Sustainable food production: Beyond exploitation?
Society is increasingly – and rightly – worried about the impact that animal agriculture is having on our climate and on our health. (My teammate Neil Goddin recently talked to Fund Calibre about improving his health by eating less meat and dairy). Covering offcuts of chicken in batter and filling sausage skins with mechanically reclaimed meat has been fantastically good for food companies’ margins – but not for our bodies.
And… workers are being exploited
There is another, less-discussed cost associated with the way much of our food is produced: the exploitation of labour it entails and the ‘externalities’ it imposes.

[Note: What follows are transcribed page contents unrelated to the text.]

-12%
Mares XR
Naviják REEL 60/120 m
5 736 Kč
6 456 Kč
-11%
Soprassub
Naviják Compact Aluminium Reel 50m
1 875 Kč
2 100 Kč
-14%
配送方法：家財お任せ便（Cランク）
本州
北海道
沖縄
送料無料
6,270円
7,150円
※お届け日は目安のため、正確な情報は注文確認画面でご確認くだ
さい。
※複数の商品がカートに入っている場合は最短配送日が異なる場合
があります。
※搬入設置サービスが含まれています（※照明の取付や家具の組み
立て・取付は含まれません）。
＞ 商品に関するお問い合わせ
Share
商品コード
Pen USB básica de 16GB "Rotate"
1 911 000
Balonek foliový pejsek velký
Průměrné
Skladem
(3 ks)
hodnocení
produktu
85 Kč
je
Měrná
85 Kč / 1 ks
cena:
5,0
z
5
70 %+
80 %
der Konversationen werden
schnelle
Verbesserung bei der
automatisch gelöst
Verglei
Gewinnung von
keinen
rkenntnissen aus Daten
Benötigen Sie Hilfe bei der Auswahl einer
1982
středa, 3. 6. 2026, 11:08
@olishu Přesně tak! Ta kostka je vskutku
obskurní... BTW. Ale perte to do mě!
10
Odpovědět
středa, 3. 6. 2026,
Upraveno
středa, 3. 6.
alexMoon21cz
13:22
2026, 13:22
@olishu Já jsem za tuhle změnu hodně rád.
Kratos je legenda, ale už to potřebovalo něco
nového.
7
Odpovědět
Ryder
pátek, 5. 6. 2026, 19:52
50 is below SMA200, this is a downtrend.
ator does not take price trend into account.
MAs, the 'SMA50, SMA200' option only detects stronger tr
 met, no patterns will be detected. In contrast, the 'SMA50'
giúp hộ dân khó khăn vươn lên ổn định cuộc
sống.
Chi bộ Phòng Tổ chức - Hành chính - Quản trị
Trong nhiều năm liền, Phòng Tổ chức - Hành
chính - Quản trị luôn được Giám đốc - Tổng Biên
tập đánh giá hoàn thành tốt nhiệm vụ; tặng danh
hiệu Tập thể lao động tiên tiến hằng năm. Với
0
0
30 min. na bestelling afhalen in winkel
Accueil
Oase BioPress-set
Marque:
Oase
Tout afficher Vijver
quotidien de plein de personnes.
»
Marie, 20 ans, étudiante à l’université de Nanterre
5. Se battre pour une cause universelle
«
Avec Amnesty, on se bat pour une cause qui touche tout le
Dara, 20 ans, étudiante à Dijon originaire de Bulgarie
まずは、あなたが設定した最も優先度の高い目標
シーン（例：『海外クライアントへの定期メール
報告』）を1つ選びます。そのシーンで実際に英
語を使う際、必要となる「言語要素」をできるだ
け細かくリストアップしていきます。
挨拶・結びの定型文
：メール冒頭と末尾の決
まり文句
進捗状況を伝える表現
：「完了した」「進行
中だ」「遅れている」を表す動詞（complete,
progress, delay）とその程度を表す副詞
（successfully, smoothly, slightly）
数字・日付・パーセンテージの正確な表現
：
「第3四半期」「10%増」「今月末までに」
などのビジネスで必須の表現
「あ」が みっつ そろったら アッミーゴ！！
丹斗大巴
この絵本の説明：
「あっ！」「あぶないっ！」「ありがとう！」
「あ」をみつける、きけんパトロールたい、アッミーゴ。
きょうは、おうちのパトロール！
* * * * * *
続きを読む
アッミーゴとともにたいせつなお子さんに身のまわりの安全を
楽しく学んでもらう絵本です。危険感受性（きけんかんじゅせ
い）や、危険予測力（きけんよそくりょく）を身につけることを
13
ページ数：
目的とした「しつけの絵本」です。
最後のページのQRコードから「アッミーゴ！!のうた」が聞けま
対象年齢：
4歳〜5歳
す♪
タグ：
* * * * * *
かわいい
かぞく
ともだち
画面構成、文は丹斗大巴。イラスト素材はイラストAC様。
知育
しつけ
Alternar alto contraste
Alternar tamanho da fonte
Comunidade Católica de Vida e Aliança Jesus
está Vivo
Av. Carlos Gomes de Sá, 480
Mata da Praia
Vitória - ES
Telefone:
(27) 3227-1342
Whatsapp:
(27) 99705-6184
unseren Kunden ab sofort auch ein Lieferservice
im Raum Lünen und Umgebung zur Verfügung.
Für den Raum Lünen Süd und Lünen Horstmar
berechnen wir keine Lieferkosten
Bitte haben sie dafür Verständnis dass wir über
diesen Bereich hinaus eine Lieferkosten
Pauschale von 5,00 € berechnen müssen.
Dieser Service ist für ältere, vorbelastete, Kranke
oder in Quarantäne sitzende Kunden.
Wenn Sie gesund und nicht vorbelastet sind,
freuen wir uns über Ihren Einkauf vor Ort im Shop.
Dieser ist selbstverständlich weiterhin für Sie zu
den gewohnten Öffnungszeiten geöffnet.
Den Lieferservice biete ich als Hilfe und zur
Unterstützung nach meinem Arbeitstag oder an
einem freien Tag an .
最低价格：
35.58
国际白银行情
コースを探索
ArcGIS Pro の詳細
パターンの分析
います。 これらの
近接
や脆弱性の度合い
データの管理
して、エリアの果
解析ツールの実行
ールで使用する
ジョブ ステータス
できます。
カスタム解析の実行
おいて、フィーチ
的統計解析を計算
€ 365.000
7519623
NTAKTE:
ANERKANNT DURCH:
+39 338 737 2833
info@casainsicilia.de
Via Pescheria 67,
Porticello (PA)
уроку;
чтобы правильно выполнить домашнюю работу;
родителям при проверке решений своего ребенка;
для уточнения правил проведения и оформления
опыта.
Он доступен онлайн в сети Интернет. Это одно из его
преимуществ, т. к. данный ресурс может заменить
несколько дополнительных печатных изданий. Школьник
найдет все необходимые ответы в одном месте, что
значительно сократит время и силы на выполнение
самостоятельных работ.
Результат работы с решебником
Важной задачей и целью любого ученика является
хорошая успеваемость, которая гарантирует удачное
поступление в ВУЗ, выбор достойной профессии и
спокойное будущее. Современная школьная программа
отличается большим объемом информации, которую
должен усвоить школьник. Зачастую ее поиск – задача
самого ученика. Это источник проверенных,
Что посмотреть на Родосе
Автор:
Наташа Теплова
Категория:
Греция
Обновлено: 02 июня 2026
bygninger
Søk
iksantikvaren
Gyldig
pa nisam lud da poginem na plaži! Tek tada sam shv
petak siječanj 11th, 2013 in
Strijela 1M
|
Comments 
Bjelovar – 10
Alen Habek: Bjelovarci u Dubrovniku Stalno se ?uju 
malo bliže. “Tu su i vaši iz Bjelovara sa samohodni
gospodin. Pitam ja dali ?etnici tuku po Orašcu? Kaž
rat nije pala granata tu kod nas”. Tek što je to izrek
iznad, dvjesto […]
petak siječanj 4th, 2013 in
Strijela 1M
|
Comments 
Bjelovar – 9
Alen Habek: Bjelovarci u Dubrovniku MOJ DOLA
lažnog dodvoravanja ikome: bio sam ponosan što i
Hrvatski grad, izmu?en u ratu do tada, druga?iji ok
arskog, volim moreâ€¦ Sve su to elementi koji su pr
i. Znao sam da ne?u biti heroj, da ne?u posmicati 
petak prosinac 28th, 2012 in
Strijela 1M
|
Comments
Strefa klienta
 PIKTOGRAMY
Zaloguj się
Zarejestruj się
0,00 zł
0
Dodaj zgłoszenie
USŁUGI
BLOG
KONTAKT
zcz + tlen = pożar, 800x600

As heatwaves were sweeping the West coast of the US during the summer, I was reminded of a story1 I read last year. It described how migrant workers in Sonoma County continued working to bring in the grape harvest even as wildfires filled the air with smoke (opens in a new window) and the nearby population was being evacuated. These workers carve out an existence doing the jobs that their more privileged neighbours won’t. The working conditions they endure are ‘externalities’ (code for the costs of a commercial activity not borne by those who benefit from it) of our established but unsustainable food-production system.
Current systems of producing food threaten human health and environmental sustainability; plant-based foods offer a solution
42%
reduced risk of developing heart failure associated with people who eat a mostly plant-based diet
30%
of most cancers in developed countries are attributed to dietary factors, including consumption of certain meats
18-51%
of global greenhouse gas emissions are driven by livestock rearing and processing
78%
of all agricultural land is used for livestock, including grazing land and crop land, is dedicated to the production of feed
29%
of the water in agriculture is directly or indirectly used for animal production
60-70 billion
farm animals are reared for food each year
As a society, we tend to ensure that this exploitation takes place out of sight
It often happens in places where people are unable to speak up for themselves – or are sufficiently desperate that they won’t make a fuss. When a ship or oil rig reaches the end of its useful life, there is value in salvaging the steel it contains.
Maximising that value, however, means retrieving the steel in the cheapest way possible, without much care for the workers (who “risk gas explosions, falling from heights, being crushed by massive steel plates” (opens in a new window)) or the local environment2.
Clearly the energy industry’s externalities are much more than ‘just’ carbon dioxide.
Ensuring that externalities are imposed out of sight doesn’t necessarily mean removing them to the other side of the world.
Slaughterhouses are often situated in our least privileged communities, where the prospects of the human inhabitants seem to matter little. That makes it less likely that the working conditions inside them will attract much scrutiny.
In normal times, workers in slaughterhouses merely need to deal with high injury rates, fatigue and impacts on their mental health4 (opens in a new window). During the last year they also proved to be hotbeds for Covid transmission3 (opens in a new window).
Exploitation is becoming difficult to hide
Journalists and activists are taking advantage of 4G technology and miniature cameras developed for smartphones to bring the gaze of the outside world behind closed doors.
Plant operators now employ experts to sweep buildings for bugs to keep prying eyes away; shining a light on the real costs of production is not good for business.
Investors in impact funds expect us not avert our gaze
Implicit in our contract with our clients in the Artemis Positive Future fund is that the companies we invest in will attempt to safeguard all of their stakeholders. We also seek companies that are delivering disruptive change. Beyond Meat is a business that we are excited by on both counts.
Its plant-based meat alternatives get cheaper every year and we expect that it will meet its goal of under-pricing some forms of commodity animal protein within the next four years. It would thereby offer a genuine alternative to an extractive industry, one that no amount of greenwashing is ever likely to make acceptable. If it can get its teeth into some of the $1.4 trillion in revenues that the meat industry currently generates, then the materiality would be significant.
Less risk, better conditions
The new jobs that Beyond Meat is creating carry less risk and offer better working conditions than those of incumbents.
In my view, this is evidence of the additionality that meat alternatives will have, providing a solution where none previously existed and reducing some of the externalities caused by our current, unsustainable food production system.
As always, incumbents will not cede ground without a fight. They are lobbying hard and mounting legal challenges to make it illegal for plant-based alternative products to use labels like ‘burger’, ‘sausage’ or even ‘milk’. But if Beyond Meat and its peers can succeed then, as well as improving our diets and reducing the environmental impact of food production, they will also reduce the exploitation of workers: a positive sum indeed.
Jonathan Parsons is co-manager of the Artemis Positive Future fund.